[Texte source]
"""

Roger Brunet réussit à convaincre Alain Reynaud de publier ses travaux dans un livre intitulé Une géohistoire. La Chine des Printemps et des Automnes[9]. La chronique des Printemps et des Automnes raconte ce qui se passe année après année entre les différents royaumes chinois du Xe au Ve siècle avant notre ère. Reynaud en fit une étude géographique en s’intéressant aux mouvements migratoires, aux changements de poste des grands dignitaires, aux attaques et aux guerres entre royaumes, aux liens commerciaux avec les flux de caravanes… L’analyse de tous ces éléments relève des récurrences et des structures géographiques cartographiées dans son ouvrage. Cette recherche est placée sous l’égide du terme « géohistoire ». C’est sur ce point précis que Reynaud a fortement influencé Grataloup. Cependant, il n’a plus réutilisé ce terme pour aucun de ses autres travaux.

 

4- Bernard Lepetit, un historien géographe.

Christian découvre l’historien Bernard Lepetit grâce au groupe Dupont installé à Avignon[10]. Celui-ci se réunissait régulièrement lors de rencontres appelées Géopoint. Bernard Lepetit fut invité à l’une d’entre elles. Grataloup constate que cet historien utilise la géographie quantitative pour analyser l’organisation spatiale des réseaux urbains d’Ancien Régime et du XIXe siècle. Christian a d’ailleurs tenu à ce que Bernard Lepetit fasse partie de son jury de thèse[11]. Malheureusement, Lepetit mourut à l’âge de 47 ans le 31 mars 1996 d’un accident de voiture. Lieux d’histoire lui est d’ailleurs dédié.

 

 

5-Braudel, père de la géohistoire.

Le terme de « géohistoire » est utilisé pour la première fois par l’historien Fernand Braudel dans un article rédigé lors de sa captivité en Allemagne (entre 1940 et 1945) et intitulé « Géohistoire : la société, l’espace et le temps »[12]. Cependant, Braudel intéresse davantage Grataloup pour son récit factuel de la construction du niveau mondiale entre le XVe et le XVIIIe. Le principal héritage retenu par Christian de cet historien fut la réflexion en termes d’économie-monde et d’empire-monde. Au moment du colloque de Châteauvallon (octobre 1985) en l’honneur de Fernand Braudel, Christian Grataloup, alors en vacances au Mexique, ne put s’y rendre. Ce fut donc son ami Jean-Louis Margolin, présent à ce colloque, qui a proposé une interview à Braudel par la revue EspacesTemps. Ce dernier, décédant en novembre 1985, n’honora pas ce rendez-vous.

"""

[Consigne 1]
Recopiez le passage du texte source qui commence aux mots « Roger Brunet réussit » et s'arrête après les mots « ses autres travaux. ».
[Consigne 2]
Selon le texte source, à quel âge Bernard Lepetit est-il mort ?

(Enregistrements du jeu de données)
"""

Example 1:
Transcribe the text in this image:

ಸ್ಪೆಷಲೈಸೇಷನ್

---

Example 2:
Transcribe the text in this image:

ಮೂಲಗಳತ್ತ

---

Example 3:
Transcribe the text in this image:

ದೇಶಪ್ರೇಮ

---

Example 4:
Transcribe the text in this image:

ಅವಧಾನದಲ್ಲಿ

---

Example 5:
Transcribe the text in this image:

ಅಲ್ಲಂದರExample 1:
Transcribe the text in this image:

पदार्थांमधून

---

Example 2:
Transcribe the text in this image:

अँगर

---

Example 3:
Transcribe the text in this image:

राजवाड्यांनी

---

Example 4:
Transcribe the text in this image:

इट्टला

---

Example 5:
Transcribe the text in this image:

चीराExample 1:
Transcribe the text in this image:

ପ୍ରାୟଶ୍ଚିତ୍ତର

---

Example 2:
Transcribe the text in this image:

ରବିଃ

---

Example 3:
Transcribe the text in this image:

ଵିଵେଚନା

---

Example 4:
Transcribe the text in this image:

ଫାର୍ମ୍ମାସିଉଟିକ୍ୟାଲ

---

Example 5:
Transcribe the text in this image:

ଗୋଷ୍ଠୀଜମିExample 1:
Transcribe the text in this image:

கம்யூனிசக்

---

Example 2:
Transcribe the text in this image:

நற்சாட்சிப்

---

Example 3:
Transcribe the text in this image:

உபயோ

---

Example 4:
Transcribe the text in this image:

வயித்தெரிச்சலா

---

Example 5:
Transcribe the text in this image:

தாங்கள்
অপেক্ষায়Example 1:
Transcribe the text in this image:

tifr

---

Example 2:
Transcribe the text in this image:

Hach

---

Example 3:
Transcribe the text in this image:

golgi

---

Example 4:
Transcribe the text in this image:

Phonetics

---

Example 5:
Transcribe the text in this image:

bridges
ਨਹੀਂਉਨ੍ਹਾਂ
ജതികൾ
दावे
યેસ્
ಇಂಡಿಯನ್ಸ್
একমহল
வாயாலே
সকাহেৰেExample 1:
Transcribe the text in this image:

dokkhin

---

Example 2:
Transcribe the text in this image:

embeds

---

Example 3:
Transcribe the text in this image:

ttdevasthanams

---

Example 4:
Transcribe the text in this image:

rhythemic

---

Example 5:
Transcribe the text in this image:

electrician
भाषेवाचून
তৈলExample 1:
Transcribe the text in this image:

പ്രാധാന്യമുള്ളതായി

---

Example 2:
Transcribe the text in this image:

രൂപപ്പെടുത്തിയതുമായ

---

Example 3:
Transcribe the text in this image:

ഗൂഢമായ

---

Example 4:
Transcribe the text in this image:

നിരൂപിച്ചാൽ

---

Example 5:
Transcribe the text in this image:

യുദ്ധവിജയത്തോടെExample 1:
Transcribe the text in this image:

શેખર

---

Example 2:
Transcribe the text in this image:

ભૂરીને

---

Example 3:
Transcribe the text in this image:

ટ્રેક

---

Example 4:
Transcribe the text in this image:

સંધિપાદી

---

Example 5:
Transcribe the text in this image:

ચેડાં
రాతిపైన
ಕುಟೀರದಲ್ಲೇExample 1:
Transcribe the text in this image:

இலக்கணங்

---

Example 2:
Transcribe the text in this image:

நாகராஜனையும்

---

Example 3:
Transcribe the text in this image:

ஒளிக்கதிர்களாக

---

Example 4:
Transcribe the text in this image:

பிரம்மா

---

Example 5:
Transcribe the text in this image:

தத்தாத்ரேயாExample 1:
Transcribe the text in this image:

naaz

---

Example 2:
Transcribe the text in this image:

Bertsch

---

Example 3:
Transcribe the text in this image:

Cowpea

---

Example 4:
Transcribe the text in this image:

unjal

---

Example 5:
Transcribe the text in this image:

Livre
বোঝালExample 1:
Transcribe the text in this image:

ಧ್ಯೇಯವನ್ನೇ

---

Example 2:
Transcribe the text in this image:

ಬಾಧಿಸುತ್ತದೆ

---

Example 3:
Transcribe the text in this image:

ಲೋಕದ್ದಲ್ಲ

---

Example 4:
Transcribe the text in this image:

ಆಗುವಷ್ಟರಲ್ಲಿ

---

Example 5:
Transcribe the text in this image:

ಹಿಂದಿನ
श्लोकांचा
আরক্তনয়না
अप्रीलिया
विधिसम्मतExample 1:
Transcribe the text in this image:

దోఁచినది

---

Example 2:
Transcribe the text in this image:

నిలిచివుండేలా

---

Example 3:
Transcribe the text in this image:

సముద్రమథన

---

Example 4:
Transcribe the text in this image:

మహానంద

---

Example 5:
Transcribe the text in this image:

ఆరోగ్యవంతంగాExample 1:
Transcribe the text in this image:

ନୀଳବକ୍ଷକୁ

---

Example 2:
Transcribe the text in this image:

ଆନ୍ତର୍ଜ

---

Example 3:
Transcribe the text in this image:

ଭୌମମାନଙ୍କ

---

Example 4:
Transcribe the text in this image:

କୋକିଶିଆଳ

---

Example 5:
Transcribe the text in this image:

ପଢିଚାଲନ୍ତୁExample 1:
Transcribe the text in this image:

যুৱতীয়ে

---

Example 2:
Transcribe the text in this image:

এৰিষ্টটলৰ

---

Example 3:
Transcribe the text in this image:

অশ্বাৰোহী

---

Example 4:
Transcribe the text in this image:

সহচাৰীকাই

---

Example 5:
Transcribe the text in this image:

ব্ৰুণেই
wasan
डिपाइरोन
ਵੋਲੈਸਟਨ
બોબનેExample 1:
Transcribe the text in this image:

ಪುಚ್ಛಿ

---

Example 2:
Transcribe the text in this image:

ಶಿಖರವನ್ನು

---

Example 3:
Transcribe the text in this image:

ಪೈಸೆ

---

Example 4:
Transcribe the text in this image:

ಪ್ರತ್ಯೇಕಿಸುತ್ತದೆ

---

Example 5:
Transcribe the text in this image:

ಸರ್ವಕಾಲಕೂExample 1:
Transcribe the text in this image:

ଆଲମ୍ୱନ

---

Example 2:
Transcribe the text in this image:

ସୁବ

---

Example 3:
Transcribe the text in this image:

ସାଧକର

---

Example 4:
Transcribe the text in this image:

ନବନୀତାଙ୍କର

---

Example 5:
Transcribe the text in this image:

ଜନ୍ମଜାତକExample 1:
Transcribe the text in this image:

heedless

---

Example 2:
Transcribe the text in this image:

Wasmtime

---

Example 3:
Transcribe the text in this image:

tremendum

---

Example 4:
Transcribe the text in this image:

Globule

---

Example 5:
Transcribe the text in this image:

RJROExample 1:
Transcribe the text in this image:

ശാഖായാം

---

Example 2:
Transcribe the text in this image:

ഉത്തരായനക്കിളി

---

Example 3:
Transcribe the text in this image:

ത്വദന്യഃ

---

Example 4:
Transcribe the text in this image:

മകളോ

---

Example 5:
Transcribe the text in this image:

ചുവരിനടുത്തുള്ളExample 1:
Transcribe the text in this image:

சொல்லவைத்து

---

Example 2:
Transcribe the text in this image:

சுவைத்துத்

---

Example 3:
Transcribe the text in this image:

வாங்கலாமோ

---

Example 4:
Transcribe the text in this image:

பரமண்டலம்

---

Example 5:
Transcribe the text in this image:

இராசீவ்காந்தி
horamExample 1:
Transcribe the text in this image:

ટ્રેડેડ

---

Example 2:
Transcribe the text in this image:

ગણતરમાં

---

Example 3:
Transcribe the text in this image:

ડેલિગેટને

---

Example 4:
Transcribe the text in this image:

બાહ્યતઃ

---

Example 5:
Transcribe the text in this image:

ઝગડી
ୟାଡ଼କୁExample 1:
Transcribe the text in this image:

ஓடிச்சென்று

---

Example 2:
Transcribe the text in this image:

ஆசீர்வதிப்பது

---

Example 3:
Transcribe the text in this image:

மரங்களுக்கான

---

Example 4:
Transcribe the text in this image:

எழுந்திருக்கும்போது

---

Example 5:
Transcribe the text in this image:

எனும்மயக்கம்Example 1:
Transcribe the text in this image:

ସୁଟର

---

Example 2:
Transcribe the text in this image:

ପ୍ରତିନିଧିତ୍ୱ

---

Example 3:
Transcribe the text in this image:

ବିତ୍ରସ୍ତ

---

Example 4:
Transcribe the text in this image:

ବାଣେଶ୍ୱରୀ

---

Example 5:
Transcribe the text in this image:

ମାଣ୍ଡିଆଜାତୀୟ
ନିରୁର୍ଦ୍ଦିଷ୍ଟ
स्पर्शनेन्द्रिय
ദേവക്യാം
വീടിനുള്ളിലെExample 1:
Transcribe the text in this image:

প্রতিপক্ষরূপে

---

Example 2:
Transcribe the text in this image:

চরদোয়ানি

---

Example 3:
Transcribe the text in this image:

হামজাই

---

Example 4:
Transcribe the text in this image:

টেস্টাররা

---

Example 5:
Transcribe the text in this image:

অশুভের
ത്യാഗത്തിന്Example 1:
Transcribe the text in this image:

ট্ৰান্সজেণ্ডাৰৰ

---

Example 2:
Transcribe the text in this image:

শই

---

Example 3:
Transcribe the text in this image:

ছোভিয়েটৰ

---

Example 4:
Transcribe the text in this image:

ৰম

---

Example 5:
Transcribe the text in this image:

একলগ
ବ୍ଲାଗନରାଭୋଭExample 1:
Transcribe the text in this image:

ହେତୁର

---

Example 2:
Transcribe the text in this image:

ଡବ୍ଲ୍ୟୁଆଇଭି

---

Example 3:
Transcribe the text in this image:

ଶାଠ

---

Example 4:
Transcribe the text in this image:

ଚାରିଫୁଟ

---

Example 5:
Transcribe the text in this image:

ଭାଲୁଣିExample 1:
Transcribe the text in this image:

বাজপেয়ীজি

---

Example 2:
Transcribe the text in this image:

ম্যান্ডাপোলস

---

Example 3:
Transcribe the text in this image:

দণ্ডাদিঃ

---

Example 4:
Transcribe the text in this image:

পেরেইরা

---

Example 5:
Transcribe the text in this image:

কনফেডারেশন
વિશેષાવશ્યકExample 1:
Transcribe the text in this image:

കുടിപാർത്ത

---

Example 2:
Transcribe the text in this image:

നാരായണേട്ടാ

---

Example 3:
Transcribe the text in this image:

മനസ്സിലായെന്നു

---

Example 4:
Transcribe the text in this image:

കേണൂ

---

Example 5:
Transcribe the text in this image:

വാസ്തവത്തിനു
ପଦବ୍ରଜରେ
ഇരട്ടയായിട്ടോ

"""

[Réponse attendue 1]
Roger Brunet réussit à convaincre Alain Reynaud de publier ses travaux dans un livre intitulé Une géohistoire. La Chine des Printemps et des Automnes[9]. La chronique des Printemps et des Automnes raconte ce qui se passe année après année entre les différents royaumes chinois du Xe au Ve siècle avant notre ère. Reynaud en fit une étude géographique en s’intéressant aux mouvements migratoires, aux changements de poste des grands dignitaires, aux attaques et aux guerres entre royaumes, aux liens commerciaux avec les flux de caravanes… L’analyse de tous ces éléments relève des récurrences et des structures géographiques cartographiées dans son ouvrage. Cette recherche est placée sous l’égide du terme « géohistoire ». C’est sur ce point précis que Reynaud a fortement influencé Grataloup. Cependant, il n’a plus réutilisé ce terme pour aucun de ses autres travaux.

[Réponse attendue 2]
À l'âge de 47 ans.